Kenya loses about Sh600 billion annually to corruption, double the amount the National Government sends to our counties. The figures from the Ethics and Anti-Corruption Commission should shock every Kenyan of goodwill into sustained and decisive action against corruption.
While the three arms of Government must drastically step up their efforts to root out corruption, it is incumbent on Kenyans to demand action from the person that they see in their mirrors. Kenya has more than 30 million Christians who subscribe to the teachings of Christ.
The narrow path that Jesus Christ championed is a constant choice of right over wrong. President Uhuru Kenyatta has on numerous occasions placed what he believes to be the right solutions on the table. Kenyans must similarly offer concrete anti-corruption solutions so that the country can keep extracting right from wrong.
Indeed, followers of Jesus Christ must always strive to do the right thing however difficult that may be. Among these followers are 21 Bishops from East Africa who this week congregated in Kabarnet town to be conferred Honorary Doctorates by University of America.
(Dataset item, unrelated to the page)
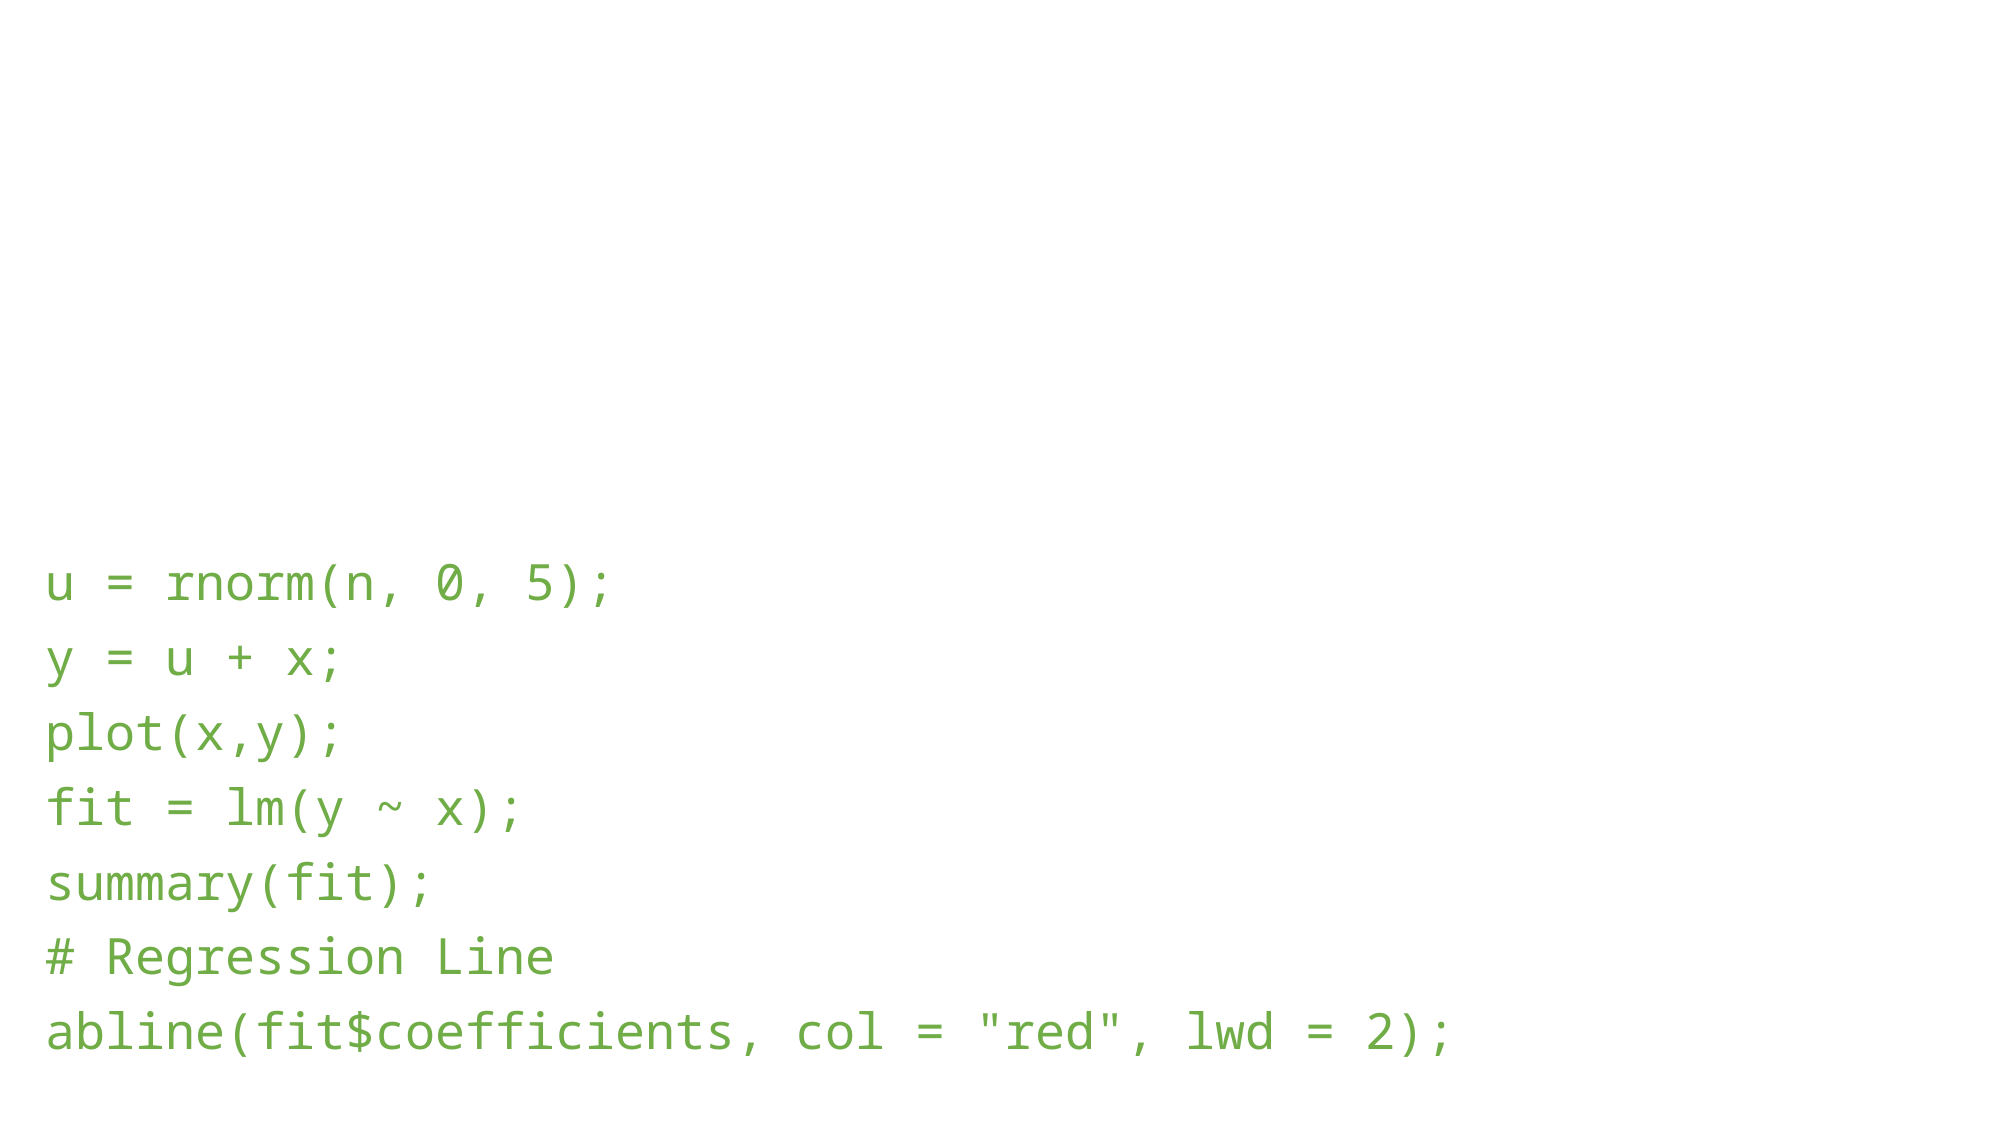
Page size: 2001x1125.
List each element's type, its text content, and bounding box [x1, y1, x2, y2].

list u = rnorm(n, 0, 5); y = u + x; plot(x,y); fit = lm(y ~ x); summary(fit); # Regression Line abline(fit$coefficients, col = "red", lwd = 2); [30, 549, 1963, 1088]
My father, Bishop Dr David Nguli Kalua was among the honourees.
My father hails from Tungutu village in Kitui County, an area fondly referred to as the village of Bishops. This is because it has produced powerful clergy that include retired Anglican Archbishop Dr Benjamin Nzimbi, the late Catholic Archbishop Boniface Lele, Anglican Bishop Dr Ngangi Mutisya and Episcopal Church Bishop Dr Kavuku Kimwele.
Such men of cloth across our nation irrespective of their denominations should continue being men of integrity who must be on the forefront of fighting corruption far beyond the pulpit. They must treat corruption like the spiritual cancer that it is and consequently provide moral leadership that fights corruption in a strategic, consistent and widespread fashion.
In this regard, it is fitting that Archbishop Dr Eliud Wabukala, the immediate former head of the Anglican Church of Kenya, has been nominated by the President to head EACC.
Kenya’s 30 million plus Christians must also follow suit and not just speak out against corruption but be corruption-free themselves. One powerful way that Christians can fight corruption is by transforming the upcoming elections into values based elections.
Since integrity is a critical value, Christians have a chance to eject corrupt leaders as they elect men and women of integrity. The Church leadership can help in developing an integrity scorecard that will help Kenyans to pinpoint leaders whose lives are anchored in integrity.
Leaders are a reflection of the people they lead. If Christians methodically build their lives on the integrity that drove the life of Jesus, they will elect men and women of integrity who will lead the country in a mammoth fight against corruption and protect the billions that we are losing to this vice. This Christmas let us be reminded that, money saved is money earned. Think green, act green!